STATED EXERCISE — Output the lines in the records below as a numbered list, starting at the line that contains "scientific name: Goniolimon speciosum" and ending at the line that contains "genus: Premna". Include both of those lines and leave out any blank lines.
* BEGIN GIVEN RECORDS *
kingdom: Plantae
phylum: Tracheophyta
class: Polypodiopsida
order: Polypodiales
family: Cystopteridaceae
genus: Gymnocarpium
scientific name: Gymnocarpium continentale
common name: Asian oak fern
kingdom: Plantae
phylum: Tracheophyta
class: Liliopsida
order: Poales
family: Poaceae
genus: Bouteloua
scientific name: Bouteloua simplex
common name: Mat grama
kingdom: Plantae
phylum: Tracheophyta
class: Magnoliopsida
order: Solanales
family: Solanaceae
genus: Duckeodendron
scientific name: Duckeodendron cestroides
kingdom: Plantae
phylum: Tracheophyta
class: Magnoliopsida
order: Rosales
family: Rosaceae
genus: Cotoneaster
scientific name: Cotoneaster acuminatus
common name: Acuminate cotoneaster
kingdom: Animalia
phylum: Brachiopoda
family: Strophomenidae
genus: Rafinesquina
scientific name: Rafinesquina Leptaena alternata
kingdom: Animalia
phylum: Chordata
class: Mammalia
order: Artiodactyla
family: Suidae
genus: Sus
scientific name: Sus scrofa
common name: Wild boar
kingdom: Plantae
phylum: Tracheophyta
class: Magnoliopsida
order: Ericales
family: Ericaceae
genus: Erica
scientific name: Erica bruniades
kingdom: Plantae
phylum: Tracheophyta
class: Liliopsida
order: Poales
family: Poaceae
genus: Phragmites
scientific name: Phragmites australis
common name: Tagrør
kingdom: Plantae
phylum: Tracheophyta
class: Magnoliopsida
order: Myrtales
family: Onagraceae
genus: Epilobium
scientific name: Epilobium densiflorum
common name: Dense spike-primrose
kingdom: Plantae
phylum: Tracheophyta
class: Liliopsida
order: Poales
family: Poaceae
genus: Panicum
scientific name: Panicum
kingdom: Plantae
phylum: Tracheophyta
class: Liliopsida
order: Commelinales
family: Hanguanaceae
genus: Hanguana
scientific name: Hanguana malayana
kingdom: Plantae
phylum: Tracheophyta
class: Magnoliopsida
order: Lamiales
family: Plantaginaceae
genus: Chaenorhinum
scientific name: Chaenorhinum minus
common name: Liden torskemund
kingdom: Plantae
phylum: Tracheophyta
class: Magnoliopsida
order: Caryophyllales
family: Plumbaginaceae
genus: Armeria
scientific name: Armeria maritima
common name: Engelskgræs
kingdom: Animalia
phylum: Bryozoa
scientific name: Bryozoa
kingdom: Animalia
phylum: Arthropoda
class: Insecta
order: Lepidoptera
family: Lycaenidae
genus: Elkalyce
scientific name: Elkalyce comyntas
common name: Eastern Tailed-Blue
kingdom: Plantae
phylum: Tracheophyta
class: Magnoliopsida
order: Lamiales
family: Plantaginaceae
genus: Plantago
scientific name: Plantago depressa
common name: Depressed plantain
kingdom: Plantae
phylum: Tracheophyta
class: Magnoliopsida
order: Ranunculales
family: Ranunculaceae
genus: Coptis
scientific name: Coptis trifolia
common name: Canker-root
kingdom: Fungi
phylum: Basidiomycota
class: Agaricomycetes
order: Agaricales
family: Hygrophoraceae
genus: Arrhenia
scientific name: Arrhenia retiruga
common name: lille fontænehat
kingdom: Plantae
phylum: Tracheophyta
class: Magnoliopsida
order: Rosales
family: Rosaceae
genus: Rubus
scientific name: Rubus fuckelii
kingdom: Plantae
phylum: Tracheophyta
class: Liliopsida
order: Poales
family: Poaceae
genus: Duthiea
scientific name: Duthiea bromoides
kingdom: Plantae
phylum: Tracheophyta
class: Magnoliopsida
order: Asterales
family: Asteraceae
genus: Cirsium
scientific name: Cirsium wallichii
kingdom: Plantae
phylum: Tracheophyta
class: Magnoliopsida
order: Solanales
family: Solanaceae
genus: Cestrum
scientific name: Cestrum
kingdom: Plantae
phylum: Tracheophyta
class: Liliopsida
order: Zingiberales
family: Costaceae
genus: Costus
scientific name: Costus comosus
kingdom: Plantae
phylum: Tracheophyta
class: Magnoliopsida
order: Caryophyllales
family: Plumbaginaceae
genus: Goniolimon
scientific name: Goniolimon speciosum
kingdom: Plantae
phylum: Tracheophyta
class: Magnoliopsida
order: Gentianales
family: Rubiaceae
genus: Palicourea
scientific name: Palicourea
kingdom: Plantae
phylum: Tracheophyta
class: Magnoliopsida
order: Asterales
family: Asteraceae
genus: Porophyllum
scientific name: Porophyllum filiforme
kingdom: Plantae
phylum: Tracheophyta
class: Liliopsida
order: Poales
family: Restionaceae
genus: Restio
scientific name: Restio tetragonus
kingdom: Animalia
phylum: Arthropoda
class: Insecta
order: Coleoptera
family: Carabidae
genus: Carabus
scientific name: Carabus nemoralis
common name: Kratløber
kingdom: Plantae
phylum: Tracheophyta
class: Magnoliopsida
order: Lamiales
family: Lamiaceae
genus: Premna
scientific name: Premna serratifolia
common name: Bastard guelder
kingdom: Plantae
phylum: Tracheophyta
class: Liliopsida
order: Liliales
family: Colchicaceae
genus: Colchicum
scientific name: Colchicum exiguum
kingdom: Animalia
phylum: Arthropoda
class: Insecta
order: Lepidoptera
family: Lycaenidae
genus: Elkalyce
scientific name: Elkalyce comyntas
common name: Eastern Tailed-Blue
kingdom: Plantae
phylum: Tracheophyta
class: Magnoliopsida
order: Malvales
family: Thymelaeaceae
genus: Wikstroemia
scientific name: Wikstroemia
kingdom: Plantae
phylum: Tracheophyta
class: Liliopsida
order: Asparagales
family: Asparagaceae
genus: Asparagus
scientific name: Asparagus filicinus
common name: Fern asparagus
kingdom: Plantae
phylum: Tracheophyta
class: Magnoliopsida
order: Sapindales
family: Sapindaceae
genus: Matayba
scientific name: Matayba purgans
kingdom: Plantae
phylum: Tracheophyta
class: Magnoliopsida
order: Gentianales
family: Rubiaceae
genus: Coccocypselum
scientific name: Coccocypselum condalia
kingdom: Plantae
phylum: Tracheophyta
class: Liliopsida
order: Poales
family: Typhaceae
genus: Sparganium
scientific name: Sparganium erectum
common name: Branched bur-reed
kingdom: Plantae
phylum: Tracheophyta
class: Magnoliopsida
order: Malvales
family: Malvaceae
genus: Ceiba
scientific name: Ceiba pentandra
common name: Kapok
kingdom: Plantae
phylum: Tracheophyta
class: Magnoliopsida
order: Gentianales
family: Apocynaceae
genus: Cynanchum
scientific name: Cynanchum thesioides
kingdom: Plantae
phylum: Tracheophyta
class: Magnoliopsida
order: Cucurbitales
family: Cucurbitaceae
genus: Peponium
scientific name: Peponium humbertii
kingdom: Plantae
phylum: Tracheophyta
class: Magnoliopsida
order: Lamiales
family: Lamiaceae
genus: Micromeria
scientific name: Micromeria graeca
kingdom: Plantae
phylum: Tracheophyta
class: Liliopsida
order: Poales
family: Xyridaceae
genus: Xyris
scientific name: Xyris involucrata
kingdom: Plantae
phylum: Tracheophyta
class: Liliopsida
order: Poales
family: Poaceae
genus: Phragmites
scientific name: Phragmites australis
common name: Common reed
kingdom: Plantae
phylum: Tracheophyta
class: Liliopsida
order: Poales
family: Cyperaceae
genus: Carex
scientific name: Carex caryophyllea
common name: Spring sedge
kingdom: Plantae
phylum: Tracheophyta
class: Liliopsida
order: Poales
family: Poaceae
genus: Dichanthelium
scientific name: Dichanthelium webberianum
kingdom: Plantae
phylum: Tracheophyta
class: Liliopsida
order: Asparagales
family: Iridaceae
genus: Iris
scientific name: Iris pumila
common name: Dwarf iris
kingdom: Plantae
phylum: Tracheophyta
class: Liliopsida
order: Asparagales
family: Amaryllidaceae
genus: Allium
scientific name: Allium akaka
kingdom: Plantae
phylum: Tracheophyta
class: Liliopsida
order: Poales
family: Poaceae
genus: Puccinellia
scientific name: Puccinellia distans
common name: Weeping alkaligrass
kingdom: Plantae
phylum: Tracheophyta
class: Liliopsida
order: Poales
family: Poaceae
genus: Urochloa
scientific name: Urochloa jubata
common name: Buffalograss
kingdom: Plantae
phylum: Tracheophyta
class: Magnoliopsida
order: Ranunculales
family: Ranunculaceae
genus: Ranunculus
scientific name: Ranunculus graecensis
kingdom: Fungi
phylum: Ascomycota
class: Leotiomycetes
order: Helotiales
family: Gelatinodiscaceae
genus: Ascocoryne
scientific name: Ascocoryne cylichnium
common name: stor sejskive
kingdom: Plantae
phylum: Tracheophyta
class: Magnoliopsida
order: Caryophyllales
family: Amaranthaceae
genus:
* END GIVEN RECORDS *
SOLUTION —
1. scientific name: Goniolimon speciosum
2. kingdom: Plantae
3. phylum: Tracheophyta
4. class: Magnoliopsida
5. order: Gentianales
6. family: Rubiaceae
7. genus: Palicourea
8. scientific name: Palicourea
9. kingdom: Plantae
10. phylum: Tracheophyta
11. class: Magnoliopsida
12. order: Asterales
13. family: Asteraceae
14. genus: Porophyllum
15. scientific name: Porophyllum filiforme
16. kingdom: Plantae
17. phylum: Tracheophyta
18. class: Liliopsida
19. order: Poales
20. family: Restionaceae
21. genus: Restio
22. scientific name: Restio tetragonus
23. kingdom: Animalia
24. phylum: Arthropoda
25. class: Insecta
26. order: Coleoptera
27. family: Carabidae
28. genus: Carabus
29. scientific name: Carabus nemoralis
30. common name: Kratløber
31. kingdom: Plantae
32. phylum: Tracheophyta
33. class: Magnoliopsida
34. order: Lamiales
35. family: Lamiaceae
36. genus: Premna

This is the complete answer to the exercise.